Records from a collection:
---

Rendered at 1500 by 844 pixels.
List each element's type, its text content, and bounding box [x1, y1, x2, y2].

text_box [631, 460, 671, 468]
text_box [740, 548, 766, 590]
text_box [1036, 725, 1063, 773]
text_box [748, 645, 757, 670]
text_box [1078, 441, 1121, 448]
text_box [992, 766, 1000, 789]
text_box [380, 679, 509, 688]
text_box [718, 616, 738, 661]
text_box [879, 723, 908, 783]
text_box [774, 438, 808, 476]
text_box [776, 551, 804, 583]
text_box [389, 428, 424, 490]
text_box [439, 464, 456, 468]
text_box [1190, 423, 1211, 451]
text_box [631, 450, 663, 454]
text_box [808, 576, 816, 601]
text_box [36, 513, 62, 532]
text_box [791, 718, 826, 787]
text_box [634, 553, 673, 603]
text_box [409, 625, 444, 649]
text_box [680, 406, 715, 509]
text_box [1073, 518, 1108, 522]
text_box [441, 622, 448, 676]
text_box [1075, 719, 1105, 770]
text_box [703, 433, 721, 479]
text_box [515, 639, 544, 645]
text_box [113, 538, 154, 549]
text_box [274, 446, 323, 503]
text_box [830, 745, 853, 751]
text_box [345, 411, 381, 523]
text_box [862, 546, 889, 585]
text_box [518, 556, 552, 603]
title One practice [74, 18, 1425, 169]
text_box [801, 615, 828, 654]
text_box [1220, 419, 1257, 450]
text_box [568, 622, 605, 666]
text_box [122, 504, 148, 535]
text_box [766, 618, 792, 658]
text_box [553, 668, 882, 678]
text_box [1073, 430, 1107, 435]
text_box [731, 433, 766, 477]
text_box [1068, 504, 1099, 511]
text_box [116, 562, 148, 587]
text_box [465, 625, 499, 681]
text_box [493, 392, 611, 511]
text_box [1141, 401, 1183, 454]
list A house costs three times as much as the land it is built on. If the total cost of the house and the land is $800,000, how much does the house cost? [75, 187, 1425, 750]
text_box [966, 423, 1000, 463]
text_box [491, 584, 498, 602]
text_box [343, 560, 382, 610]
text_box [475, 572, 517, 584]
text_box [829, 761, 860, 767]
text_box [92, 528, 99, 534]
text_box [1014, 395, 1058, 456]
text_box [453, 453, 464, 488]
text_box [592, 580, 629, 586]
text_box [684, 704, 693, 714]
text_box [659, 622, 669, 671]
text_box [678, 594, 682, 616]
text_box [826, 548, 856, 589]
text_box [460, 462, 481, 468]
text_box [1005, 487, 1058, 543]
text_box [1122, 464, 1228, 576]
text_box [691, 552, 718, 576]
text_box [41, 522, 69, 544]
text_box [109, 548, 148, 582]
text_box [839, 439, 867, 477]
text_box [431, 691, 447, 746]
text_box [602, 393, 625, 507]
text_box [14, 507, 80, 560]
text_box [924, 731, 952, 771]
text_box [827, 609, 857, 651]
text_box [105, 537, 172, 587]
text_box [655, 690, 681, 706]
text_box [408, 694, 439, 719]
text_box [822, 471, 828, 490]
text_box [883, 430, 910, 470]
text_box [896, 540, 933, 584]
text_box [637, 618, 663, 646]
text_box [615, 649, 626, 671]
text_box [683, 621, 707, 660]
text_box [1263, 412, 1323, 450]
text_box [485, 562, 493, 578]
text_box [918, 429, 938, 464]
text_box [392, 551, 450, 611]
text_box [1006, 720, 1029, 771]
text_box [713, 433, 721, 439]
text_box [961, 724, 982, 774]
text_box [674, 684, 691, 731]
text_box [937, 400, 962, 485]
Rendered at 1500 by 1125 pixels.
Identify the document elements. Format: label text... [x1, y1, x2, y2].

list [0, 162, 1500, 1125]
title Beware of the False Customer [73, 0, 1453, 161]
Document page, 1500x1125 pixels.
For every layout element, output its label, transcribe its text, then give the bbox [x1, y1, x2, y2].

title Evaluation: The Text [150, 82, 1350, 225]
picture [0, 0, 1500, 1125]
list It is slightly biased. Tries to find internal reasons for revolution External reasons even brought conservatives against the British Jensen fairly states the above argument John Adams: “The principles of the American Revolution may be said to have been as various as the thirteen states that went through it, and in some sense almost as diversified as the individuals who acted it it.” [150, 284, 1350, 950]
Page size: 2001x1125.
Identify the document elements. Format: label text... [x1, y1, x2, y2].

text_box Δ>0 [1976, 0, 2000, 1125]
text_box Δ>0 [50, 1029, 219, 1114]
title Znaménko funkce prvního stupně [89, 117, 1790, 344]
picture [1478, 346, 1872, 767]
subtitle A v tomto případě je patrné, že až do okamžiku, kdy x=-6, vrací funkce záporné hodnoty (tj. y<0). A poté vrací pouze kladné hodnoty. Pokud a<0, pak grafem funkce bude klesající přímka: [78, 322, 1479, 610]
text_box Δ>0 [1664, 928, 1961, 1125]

---

Print the lines above from the one with "Document page, 1500x1125 pixels." through the one with "Page size: 2001x1125.", both included, exactly as written and nothing more.

Document page, 1500x1125 pixels.
For every layout element, output its label, transcribe its text, then give the bbox [x1, y1, x2, y2].

title Evaluation: The Text [150, 82, 1350, 225]
picture [0, 0, 1500, 1125]
list It is slightly biased. Tries to find internal reasons for revolution External reasons even brought conservatives against the British Jensen fairly states the above argument John Adams: “The principles of the American Revolution may be said to have been as various as the thirteen states that went through it, and in some sense almost as diversified as the individuals who acted it it.” [150, 284, 1350, 950]
Page size: 2001x1125.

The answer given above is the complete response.